Bu beş kişi her gün servetlerinin bir milyon dolarını harcarlarsa, bu servetleri ancak 476 yılda tükenecek.
Dünyanın en büyük on şirketinin yedisinde dolar milyarderi bir CEO veya hissedar var.
Küresel ölçekte erkeklerin serveti kadınlardan 105 trilyon dolar fazla. Bu rakam ABD ekonomisinin dört katına denk geliyor.
Dünyanın en zengin %1’i küresel finansal varlıkların %43’ünü elinde tutuyor.
ABD’de tipik bir siyahi ailenin serveti tipik bir beyaz ailenin %15.8’i kadar.

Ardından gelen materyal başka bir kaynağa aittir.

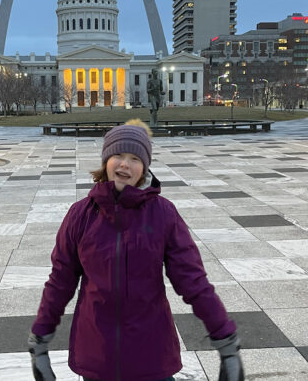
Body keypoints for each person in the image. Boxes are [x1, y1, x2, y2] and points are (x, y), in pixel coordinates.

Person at [28, 119, 244, 381]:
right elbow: (60, 281)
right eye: (118, 155)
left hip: (151, 357)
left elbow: (193, 281)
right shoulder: (80, 215)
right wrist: (40, 341)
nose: (124, 164)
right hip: (98, 356)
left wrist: (226, 343)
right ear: (106, 161)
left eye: (134, 158)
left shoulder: (163, 214)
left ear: (144, 168)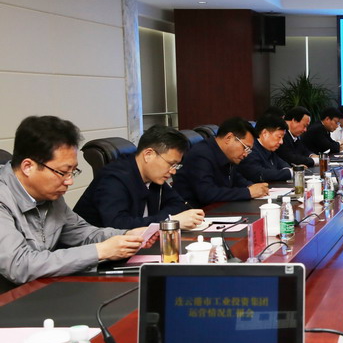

Dünyanın en büyük 1600 şirketin sadece %0.4’ü işçilerine yaşanacak ücret vermeyi ve değer zincirlerinde de bu pratiği desteklemeyi taahhüt etti.
Sağlık ve sosyal hizmetler sektöründe istihdam edilen bir kadının Fortune 100 şirketlerinden birinin CEO’sunun ortalama kazancını sağlaması için 1200 yıl çalışması gerekiyor.
TEKELCİLİK ÇAĞINDAYIZ
Oxfam bir tekel gücü döneminden geçtiğimizi, dev şirketlerin piyasaları kontrol ettiğini, değişimin koşullarını belirlediğini ve pazarını kaybetme korkusu taşımadan karlarını artırdığını dile getiriyor. Bunun soyut bir olgu olmayıp, ücretlerimizi, yiyebileceğimiz gıdaları, erişebileceğimiz ilaçları belirleyerek, yaşamımızı şekillendirdiğini hatırlatıyor.
Piyasa yoğunlaşması, sektör sektör her yerde gözlemleniyor. Son 20 yılda, 60 ilaç üreticisi 10 dev şirkete dönüştü. İki uluslararası firma küresel tohum piyasasının %40’ını elinde tutuyor. Meta, Alphabet, Amazon gibi Big Tech firmaları küresel online reklam pastasının dörtte üçüne konuyor. Üç büyük fon yöneticisi Black Rock, State Street ve Vanguard 20 trilyon dolarlık bir varlığı yönetiyor.
Şirketler dört yolla eşitsizlikleri derinleştiriyor:
İşçileri değil zenginleri ödüllendirerek,
Vergi kaçırarak,
Kamu hizmetlerini özelleştirerek,
İklim değişikliğini hızlandırıp ırk, sınıf ve toplumsal cinsiyet eksenlerinde adaletsizlikleri körükleyerek.
ÇÖZÜM ÖNERİLERİ
Sonunda Oxfam bir insani yardım kuruluşu. Çözüm önerileri, doğal olarak bir iktidar değişikliğini, emekçilerin kendi kaderlerini kendi ellerine almaları çağrısını içermiyor. Hükümetlerden ve uluslararası kuruluşlardan politikalarını daha insancıl, eşitlikçi bir biçimde değiştirmeleri yolunda iyi niyetli taleplerle yetiniyor.
Ama yine de, kamunun ekonomide daha etkin olması; sağlık, eğitim, bakım ve gıda güvenliği konularını üstlenmesi; kamu taşımacılığı, enerji, konut ve altyapıya daha fazla yatırım yapması çağrısı önemli. Şirketlerin gücünün düzenlemelerle sınırlandırılması, özel tekellerin dağıtılması, net sıfır karbon salımı hedeflerini tutturamayan, yaşanacak ücretin altında ödeme yapan, vergi kaçıran şirketlerin cezalandırılması için hükümetlerin devreye girmesi önerisi de dikkate değer.